Playing With Fire
The Chinese government failed to act aggressively against their growing inflation problem. The failure to act seems to suggest their political will or perhaps they’re failing to grasp the looming danger this inflation problem poses for the Chinese economy. Oh sure, the Chinese government promised to do more to combat inflation that came in on the consumer side at a blistering 5.1% and on the producer side at an even more disturbing 6.1%. Yet China's lack of courage is a green light to start buying commodities again. The market is going to lose confidence in the already shaky China central bank.
As China's inflation rate soared to a two year high, the Chinese government failed to act decisively. Promises are nice but some wonder what it is going to take. China is getting intoxicated with its growing economic power and the bubble it is creating. When the bubble is expanding it feels so good that you hate to let even a little air out of it. Of course if they don't, we know how this story will end, we know that it will not be pretty. The reason the Chinese failed to act is they said that a lot of the inflation price came from food prices which increased by a whopping 13.3% and by temporary and seasonal factors and they believe will likely slow inflation back to 5% or lower in December. They believe that some of the steps they have taken to ease feed cost by releasing government reserves of grain should help put downward pressure on prices.

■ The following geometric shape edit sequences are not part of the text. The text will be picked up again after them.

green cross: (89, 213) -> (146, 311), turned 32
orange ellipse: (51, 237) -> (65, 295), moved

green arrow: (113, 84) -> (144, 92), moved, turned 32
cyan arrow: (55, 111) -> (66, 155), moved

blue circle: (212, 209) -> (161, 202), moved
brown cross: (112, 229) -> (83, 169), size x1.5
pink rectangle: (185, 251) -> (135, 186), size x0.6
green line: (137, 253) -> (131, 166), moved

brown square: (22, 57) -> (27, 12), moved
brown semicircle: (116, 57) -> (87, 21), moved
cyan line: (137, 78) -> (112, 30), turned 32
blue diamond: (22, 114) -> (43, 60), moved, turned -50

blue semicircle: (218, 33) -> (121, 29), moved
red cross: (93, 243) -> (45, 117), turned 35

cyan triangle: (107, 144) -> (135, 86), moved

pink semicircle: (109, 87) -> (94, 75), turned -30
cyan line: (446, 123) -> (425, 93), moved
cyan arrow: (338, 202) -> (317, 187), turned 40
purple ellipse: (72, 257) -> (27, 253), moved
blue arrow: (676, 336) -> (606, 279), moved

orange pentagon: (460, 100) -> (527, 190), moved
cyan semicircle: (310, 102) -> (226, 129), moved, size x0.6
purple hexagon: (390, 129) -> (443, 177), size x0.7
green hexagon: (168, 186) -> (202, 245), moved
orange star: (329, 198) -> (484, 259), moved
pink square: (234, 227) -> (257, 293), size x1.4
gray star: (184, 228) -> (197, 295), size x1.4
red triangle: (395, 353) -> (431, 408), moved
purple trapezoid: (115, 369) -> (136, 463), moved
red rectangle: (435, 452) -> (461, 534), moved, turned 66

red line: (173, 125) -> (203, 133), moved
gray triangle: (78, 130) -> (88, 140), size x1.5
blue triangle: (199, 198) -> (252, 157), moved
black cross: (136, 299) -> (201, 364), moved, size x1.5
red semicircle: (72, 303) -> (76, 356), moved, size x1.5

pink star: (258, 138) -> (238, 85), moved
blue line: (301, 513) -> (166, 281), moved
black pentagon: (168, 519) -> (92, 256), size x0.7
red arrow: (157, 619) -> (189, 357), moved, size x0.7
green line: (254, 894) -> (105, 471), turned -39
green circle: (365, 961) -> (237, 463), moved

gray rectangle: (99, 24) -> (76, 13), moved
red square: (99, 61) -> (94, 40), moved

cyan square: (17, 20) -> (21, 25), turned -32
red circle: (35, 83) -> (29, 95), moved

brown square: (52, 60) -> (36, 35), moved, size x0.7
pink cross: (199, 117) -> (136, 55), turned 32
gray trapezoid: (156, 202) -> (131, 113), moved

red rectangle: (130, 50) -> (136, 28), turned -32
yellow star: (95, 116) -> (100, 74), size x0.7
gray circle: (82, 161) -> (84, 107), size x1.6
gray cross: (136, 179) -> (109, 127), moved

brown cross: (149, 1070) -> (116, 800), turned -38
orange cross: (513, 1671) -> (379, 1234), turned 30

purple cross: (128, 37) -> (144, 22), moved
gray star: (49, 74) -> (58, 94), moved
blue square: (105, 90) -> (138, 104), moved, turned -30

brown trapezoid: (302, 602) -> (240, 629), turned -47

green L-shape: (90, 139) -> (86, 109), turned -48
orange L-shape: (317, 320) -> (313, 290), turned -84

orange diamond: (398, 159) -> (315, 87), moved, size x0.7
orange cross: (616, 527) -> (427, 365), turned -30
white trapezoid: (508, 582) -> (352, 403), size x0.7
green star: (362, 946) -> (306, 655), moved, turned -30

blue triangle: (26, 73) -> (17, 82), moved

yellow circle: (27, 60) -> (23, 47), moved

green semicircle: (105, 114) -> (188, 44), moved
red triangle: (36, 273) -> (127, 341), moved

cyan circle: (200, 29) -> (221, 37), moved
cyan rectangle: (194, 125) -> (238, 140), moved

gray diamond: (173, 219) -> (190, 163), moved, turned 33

Yet to blame the increase on food prices seems to suggest that the Chinese government is in denial. Residence costs and utility costs increased by a hefty 5.8 percent. The Chinese are blinded by their manipulation of their own currency and fear that any devaluing of that currency even the perception by increased rates seems to suggest a lack of confidence in their own people and their own economy. Now with China's data underestimating its real inflation numbers, it is possible that we may see the bubble burst faster than they imagine.